A recently published European study by a team of researchers from the University of Finland and Sweden classified five subgroups of patients (over 18,500,000 subjects) with DMT2 based on six different variables, including age at diagnosis and body mass index. I 5 subgroups were:

Severe autoimmune diabetes (SAID, severe autoimmune diabetes), patients with high levels of GADA (glutamic acid anti-decarboxylase) autoantibodies, low insulin levels and low glycaemic control;

2.Severe insulin-deficient diabetes (SIDD, severe insulin-deficient diabetes), patients with low levels of insulin secretion, low glycaemic control and high risk of developing diabetic retinopathy;

3.Severe insulin-resistant diabetes (SIRD, severe insulin-resistant diabetes), patients with high levels of insulin resistance, obesity, late onset of diabetic disease and other risk of developing nephropathy;

4.Moderate obesity-related diabetes (MOD, mild obesity-related diabetes), obese patients, early onset and optimal glycaemic control;

5.Age-related moderate diabetes (MARD, mild age-related diabetes), patients with excellent glycaemic control and late diabetic onset.

 

Image taken from Prasad RB et al.

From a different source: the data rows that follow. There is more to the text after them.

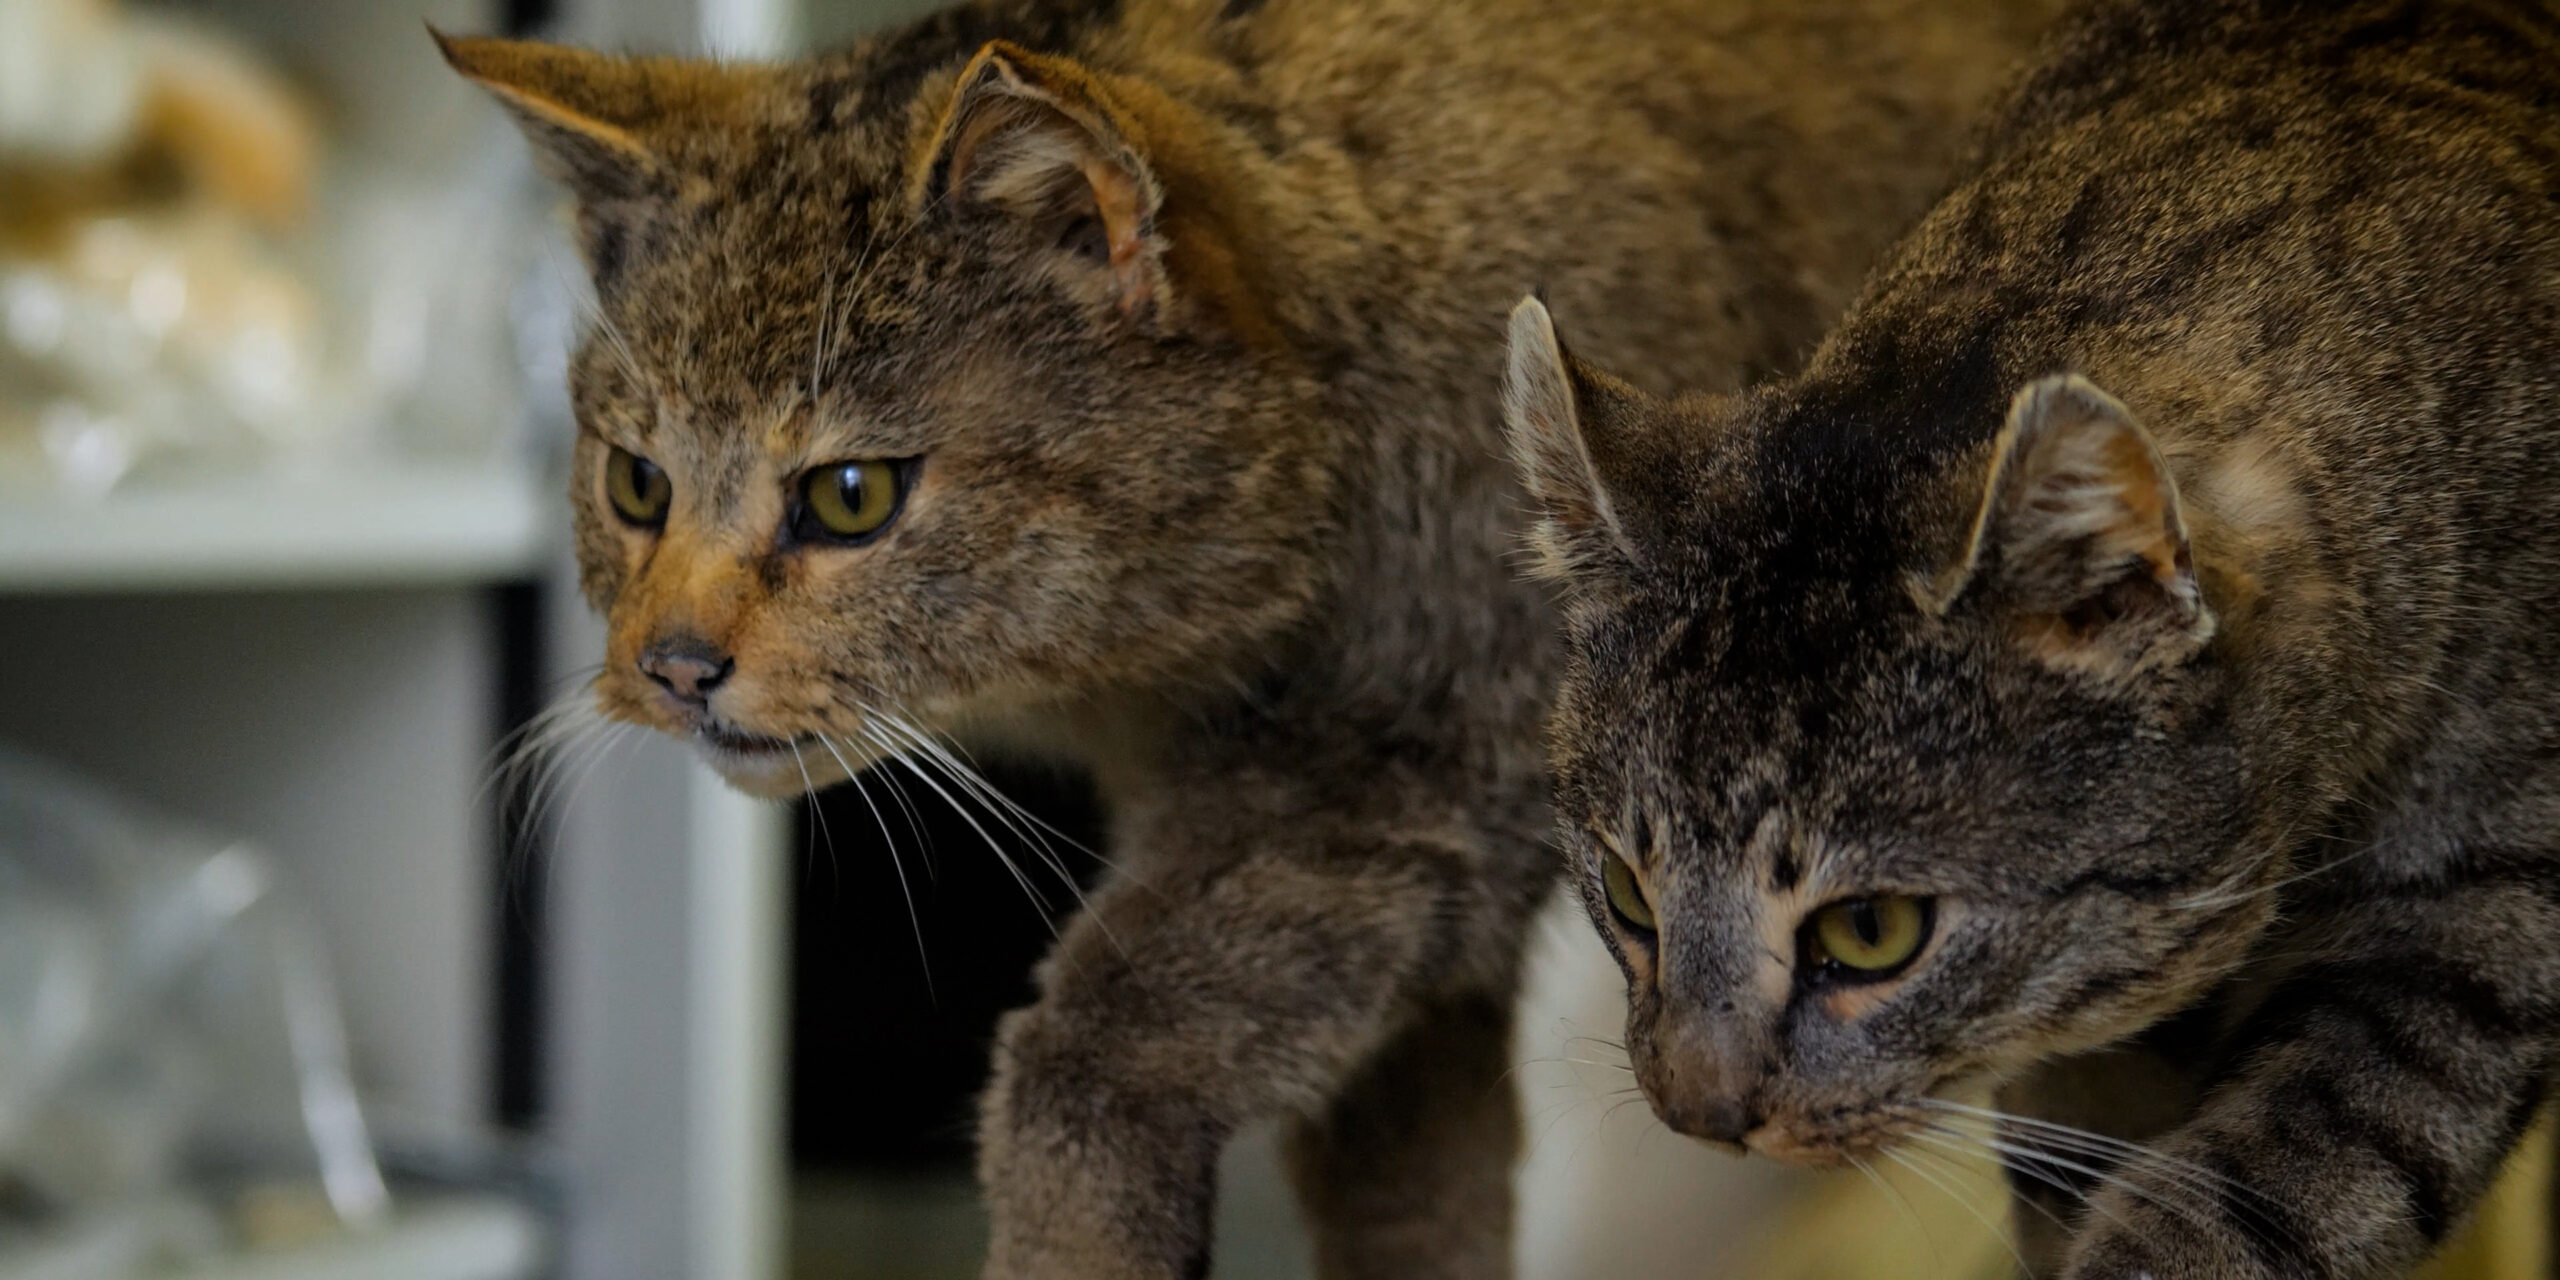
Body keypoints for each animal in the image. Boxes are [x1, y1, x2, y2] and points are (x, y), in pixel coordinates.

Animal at [445, 2, 2058, 1269]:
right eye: (635, 483)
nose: (669, 665)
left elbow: (1099, 1048)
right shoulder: (1416, 963)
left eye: (852, 496)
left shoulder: (1428, 788)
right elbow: (1414, 1199)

J Intern Med, 2018. doi:10.1111/joim.12859

This proposed classification of DMT2 sufferers into subcategories could, according to the authors, contribute to the implementation of precision medicine and identify the best treatment strategy for each patient.

In fact, in Depending on the categorisation into one of the five different subgroups, the therapy as well as the frequency of, for example, specialist visits to which DMT2 patients must undergo may vary: those belonging, for example, to group 4 or 5, do not need constant specialist visits, but can be more easily managed by adopting small lifestyle changes. It is therefore clear that this would also make it possible to significantly reduce the social and economic cost of this chronic disease.

Source

Prasad RB et al. Precision medicine in Type 2 Diabetes. J Intern Med, 2018. doi:10.1111/joim.12859.